Have you ever wanted to match on a really large expression in-line but don't want to bother pulling out a whole case-statement?
Scrap your case statements with unipattern matches!
For example 'maybeMatch' will detect failed pattern matches and will inject the result into 'Maybe'
>>> maybeMatch (\[a] -> show a) [1, 2, 3]
Nothing
>>> maybeMatch (\[a] -> show a) [1]
Just "1"
Most other operations provide different failure modes; for instance returning the original argument, returning 'empty', or using a provided failure handler.

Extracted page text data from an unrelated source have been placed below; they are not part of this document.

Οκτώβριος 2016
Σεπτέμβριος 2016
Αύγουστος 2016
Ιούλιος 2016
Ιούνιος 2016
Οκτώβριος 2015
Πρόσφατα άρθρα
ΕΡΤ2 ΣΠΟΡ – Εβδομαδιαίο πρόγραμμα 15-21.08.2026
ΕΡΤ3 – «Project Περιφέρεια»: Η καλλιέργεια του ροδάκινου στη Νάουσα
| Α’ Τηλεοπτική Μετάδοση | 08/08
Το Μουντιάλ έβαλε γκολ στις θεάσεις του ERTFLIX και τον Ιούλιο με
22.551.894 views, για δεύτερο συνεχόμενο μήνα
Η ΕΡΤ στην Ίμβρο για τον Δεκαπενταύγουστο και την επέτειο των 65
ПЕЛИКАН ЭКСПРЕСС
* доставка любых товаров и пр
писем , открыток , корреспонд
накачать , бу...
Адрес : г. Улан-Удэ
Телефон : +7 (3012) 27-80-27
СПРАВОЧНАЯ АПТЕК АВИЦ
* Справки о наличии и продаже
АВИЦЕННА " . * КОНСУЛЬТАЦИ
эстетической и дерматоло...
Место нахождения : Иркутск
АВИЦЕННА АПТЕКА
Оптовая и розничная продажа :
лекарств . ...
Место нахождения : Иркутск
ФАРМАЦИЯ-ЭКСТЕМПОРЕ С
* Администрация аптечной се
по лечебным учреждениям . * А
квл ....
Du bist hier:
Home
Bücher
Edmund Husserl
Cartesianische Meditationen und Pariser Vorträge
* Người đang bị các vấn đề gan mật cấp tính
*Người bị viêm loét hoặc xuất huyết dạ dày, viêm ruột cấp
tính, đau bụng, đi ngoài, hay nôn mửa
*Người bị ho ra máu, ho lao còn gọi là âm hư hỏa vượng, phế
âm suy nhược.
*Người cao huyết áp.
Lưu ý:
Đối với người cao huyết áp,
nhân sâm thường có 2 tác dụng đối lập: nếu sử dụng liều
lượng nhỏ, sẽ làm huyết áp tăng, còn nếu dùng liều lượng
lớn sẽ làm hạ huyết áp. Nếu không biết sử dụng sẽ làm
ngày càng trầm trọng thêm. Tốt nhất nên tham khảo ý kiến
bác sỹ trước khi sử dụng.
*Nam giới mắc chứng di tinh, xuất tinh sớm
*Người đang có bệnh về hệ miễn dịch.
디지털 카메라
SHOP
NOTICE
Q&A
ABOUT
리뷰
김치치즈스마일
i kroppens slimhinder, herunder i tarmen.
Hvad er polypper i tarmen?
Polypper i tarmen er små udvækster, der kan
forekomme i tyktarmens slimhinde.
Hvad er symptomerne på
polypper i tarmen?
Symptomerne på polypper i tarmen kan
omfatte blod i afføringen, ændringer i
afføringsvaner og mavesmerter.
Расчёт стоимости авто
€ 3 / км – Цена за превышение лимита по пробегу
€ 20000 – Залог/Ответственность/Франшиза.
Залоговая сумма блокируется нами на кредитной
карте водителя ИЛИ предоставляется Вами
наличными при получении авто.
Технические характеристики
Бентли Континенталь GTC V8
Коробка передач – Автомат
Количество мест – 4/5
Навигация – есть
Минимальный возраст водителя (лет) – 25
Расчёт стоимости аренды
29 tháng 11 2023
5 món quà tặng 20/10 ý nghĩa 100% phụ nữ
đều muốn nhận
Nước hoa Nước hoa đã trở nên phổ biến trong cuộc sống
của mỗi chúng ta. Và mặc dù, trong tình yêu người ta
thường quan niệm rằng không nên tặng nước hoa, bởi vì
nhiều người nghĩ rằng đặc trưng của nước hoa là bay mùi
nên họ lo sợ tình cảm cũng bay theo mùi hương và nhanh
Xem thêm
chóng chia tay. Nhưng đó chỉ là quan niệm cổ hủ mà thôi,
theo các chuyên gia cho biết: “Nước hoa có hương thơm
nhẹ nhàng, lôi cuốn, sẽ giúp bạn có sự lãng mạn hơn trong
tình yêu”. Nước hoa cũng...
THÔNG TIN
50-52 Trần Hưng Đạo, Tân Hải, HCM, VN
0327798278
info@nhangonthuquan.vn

It turns out this is pretty handy when using scrap-your-boilerplate operations:
everywhere (mkT (match (\"hidden" -> "found")))
This searches through a generic structure and will map any @"hidden"@ values into @"found"@; and will leave everything else alone.
You can also use this with humble fmap, inside monadic binds, etc. Anywhere that you really only care about one particular pattern, and want some trivial behaviour for the others. The following changes all Lefts into Rights, but leaves the Rights alone.
>>> match (\(Left n, x) -> (Right (show n), x)) <$> [(Right "a", 1), (Left 10, 2)]
[(Right "a",1),(Right "10",2)]
Does this library really need to exist? Probably not, but there are times when it's handy to have.